Textauszug:
┌──

Leider konnte ich Nicoles strahlendes Gesicht nicht sehen, als sie ihr Kleid so hergerichtet fand. Denn zu diesem Zeitpunkt war ich schon mit Marius auf dem Weg, um die Gäste zu empfangen. Wann und wo Nicoles großer Auftritt stattfinden sollte, war zu diesem Zeitpunkt noch ein streng gehütetes Geheimnis …
Was läge bei einem Amsterdambesuch näher als eine Grachtentour? Mit seinen 1.280 Brücken toppt die Stadt sogar Venedig. Insgesamt 165 Kanäle sorgen für eine malerische, romantische Kulisse, die wir auf dem Boot bequem an uns vorbei ziehen lassen konnten. Die Gäste staunten nicht schlecht, als wir ohne die Braut lostuckerten – panische Blicke, hektisches Getuschel … was noch niemand wusste: Für Nicoles spektakulären Einstieg in die Gracht war extra ein separater Pier direkt am Rathaus reserviert.
Einer der großen Vorteile einer Destination Wedding ist, das im Ausland zum Teil andere rechtliche Beschränkungen gelten als in Deutschland. Was könnte etwa schöner sein, als von jemandem getraut zu werden, der das Brautpaar schon seit Jahren persönlich kennt? In den Niederlanden ist das möglich. Marius Tante, die in den Niederlanden lebt, konnte ganz einfach für einen Tag das Beamtendasein beantragen und somit rechtsgültig die Trauung vollziehen. Es war zwar auch eine Standesbeamtin an Bord, diese war aber nur zur Kontrolle anwesend.
Die Grachten von Amsterdam waren nicht nur eine besondere Kulisse für die Trauung, sondern auch ein aufregendes Fotomotiv. Zwar kennen die meisten Destination Wedding Photographer sich mit ungewöhnlichen und ständig wechselnden Lichtverhältnissen aus – die ständigen Richtungswechsel des Grachtenbootes und kreuzende Brücken machten diesen Tag für mich dennoch zu einer besonderen Herausforderung. Auch der eingeschränkte Bewegungsfreiraum auf dem Deck sorgte für einige kreative Posen und Verrenkungen meinerseits, um auch ja immer der besten Winkel auf's Geschehen einfangen zu können.

└──

Bereitgestelltes Material:
┌──

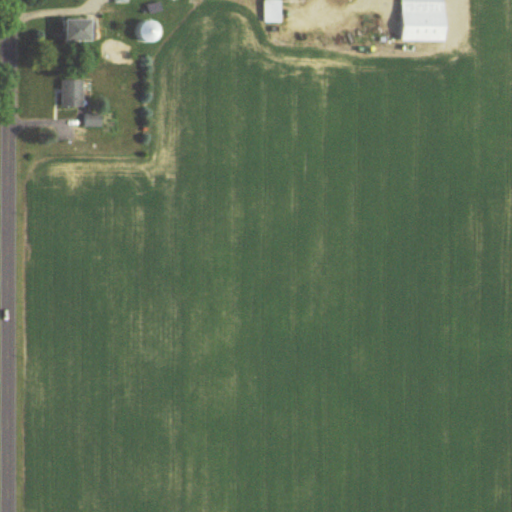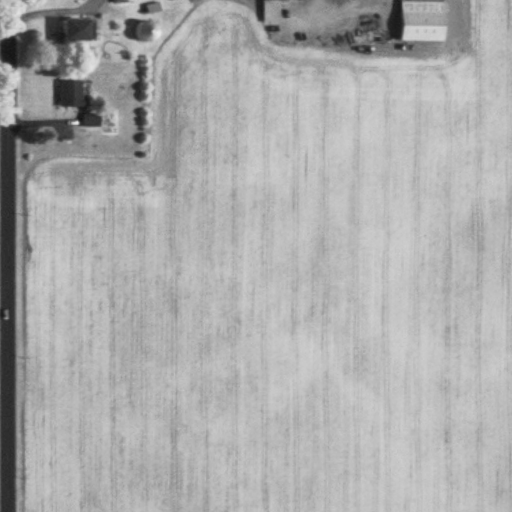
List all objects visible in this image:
building: (121, 2)
building: (270, 12)
road: (57, 13)
building: (420, 21)
building: (75, 31)
building: (146, 32)
building: (71, 95)
road: (11, 256)
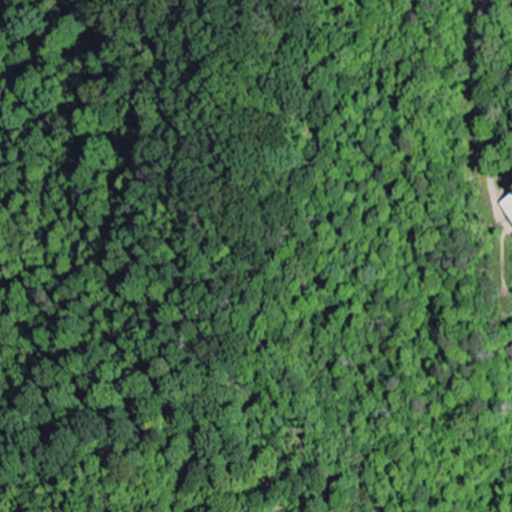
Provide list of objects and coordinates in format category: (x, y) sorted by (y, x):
building: (508, 206)
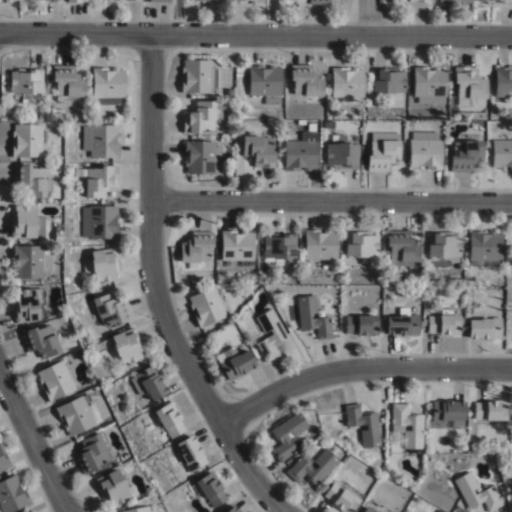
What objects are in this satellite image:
building: (12, 0)
building: (160, 0)
building: (274, 0)
building: (290, 0)
building: (7, 1)
building: (77, 1)
building: (78, 1)
building: (160, 1)
building: (245, 1)
building: (245, 1)
building: (418, 1)
building: (419, 1)
building: (494, 1)
building: (497, 1)
building: (318, 2)
building: (320, 2)
building: (452, 2)
building: (454, 2)
road: (370, 19)
road: (256, 37)
building: (197, 77)
building: (197, 77)
building: (388, 80)
building: (25, 81)
building: (305, 81)
building: (306, 81)
building: (388, 81)
building: (503, 81)
building: (68, 82)
building: (108, 82)
building: (347, 82)
building: (503, 82)
building: (67, 84)
building: (264, 84)
building: (347, 84)
building: (429, 84)
building: (470, 84)
building: (429, 85)
building: (469, 85)
building: (26, 86)
building: (107, 86)
building: (199, 117)
building: (199, 118)
building: (25, 140)
building: (100, 140)
building: (101, 140)
building: (28, 141)
building: (259, 150)
building: (383, 150)
building: (424, 150)
building: (424, 150)
building: (257, 151)
building: (299, 153)
building: (300, 153)
building: (501, 153)
building: (466, 154)
building: (501, 154)
building: (341, 155)
building: (382, 155)
building: (465, 155)
building: (279, 156)
building: (341, 156)
building: (202, 157)
building: (201, 158)
building: (31, 181)
building: (98, 181)
building: (99, 181)
building: (31, 182)
building: (22, 196)
road: (330, 203)
building: (25, 222)
building: (97, 222)
building: (99, 222)
building: (26, 223)
building: (58, 236)
building: (361, 244)
building: (319, 245)
building: (320, 245)
building: (361, 245)
building: (443, 245)
building: (444, 245)
building: (237, 246)
building: (485, 246)
building: (197, 247)
building: (278, 247)
building: (402, 247)
building: (402, 247)
building: (237, 248)
building: (277, 248)
building: (485, 248)
building: (195, 250)
building: (30, 262)
building: (30, 262)
building: (101, 265)
building: (102, 266)
building: (262, 268)
road: (156, 291)
building: (26, 305)
building: (27, 306)
building: (205, 307)
building: (205, 307)
building: (110, 310)
building: (111, 311)
building: (311, 317)
building: (311, 318)
building: (402, 324)
building: (442, 324)
building: (360, 325)
building: (402, 325)
building: (443, 325)
building: (360, 326)
building: (485, 328)
building: (485, 329)
building: (268, 335)
building: (269, 335)
building: (41, 341)
building: (40, 342)
building: (126, 346)
building: (127, 347)
building: (235, 363)
building: (234, 364)
road: (359, 371)
building: (54, 381)
building: (55, 381)
building: (91, 383)
building: (148, 383)
building: (149, 384)
building: (95, 388)
building: (490, 411)
building: (491, 411)
building: (449, 412)
building: (76, 415)
building: (77, 415)
building: (448, 415)
building: (170, 420)
building: (169, 421)
building: (362, 425)
building: (363, 426)
building: (406, 426)
building: (407, 426)
building: (287, 435)
building: (286, 437)
road: (34, 441)
building: (191, 454)
building: (92, 455)
building: (93, 455)
building: (191, 455)
building: (3, 461)
building: (3, 461)
building: (437, 465)
building: (311, 466)
building: (311, 468)
building: (112, 488)
building: (511, 488)
building: (114, 490)
building: (211, 490)
building: (209, 491)
building: (12, 494)
building: (476, 494)
building: (476, 494)
building: (12, 495)
building: (340, 498)
building: (342, 498)
building: (233, 509)
building: (368, 509)
building: (136, 510)
building: (143, 510)
building: (234, 510)
building: (366, 510)
building: (438, 511)
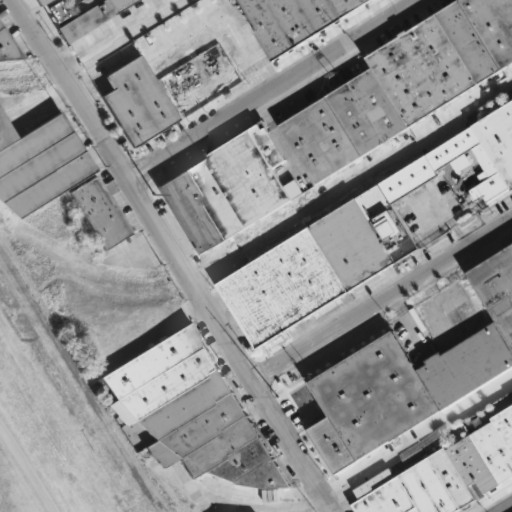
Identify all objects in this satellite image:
building: (69, 10)
road: (228, 10)
building: (89, 17)
building: (293, 20)
road: (107, 32)
building: (6, 46)
building: (8, 46)
railway: (91, 51)
building: (446, 55)
road: (99, 68)
building: (404, 81)
road: (272, 91)
building: (137, 101)
building: (138, 101)
building: (346, 125)
road: (283, 144)
building: (467, 154)
building: (39, 163)
building: (38, 164)
building: (229, 188)
building: (229, 189)
building: (99, 212)
building: (101, 212)
building: (347, 239)
railway: (264, 242)
road: (172, 255)
building: (320, 265)
road: (381, 299)
railway: (49, 329)
power tower: (21, 339)
building: (416, 376)
building: (411, 377)
building: (190, 411)
building: (192, 412)
road: (417, 436)
park: (34, 455)
road: (25, 471)
building: (445, 473)
building: (446, 475)
building: (373, 483)
railway: (306, 508)
building: (257, 511)
road: (511, 511)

└──

Arbeitsanweisung:
Wie lautet der Textauszug über die Hochzeit auf den Amsterdamer Grachten von den Worten „Die Grachten von“ bis einschließlich „einfangen zu können.“, wenn du darin „Fotomotiv“ in „Bildmotiv“ umbenennst?

Richtige Ausgabe:
Die Grachten von Amsterdam waren nicht nur eine besondere Kulisse für die Trauung, sondern auch ein aufregendes Bildmotiv. Zwar kennen die meisten Destination Wedding Photographer sich mit ungewöhnlichen und ständig wechselnden Lichtverhältnissen aus – die ständigen Richtungswechsel des Grachtenbootes und kreuzende Brücken machten diesen Tag für mich dennoch zu einer besonderen Herausforderung. Auch der eingeschränkte Bewegungsfreiraum auf dem Deck sorgte für einige kreative Posen und Verrenkungen meinerseits, um auch ja immer der besten Winkel auf's Geschehen einfangen zu können.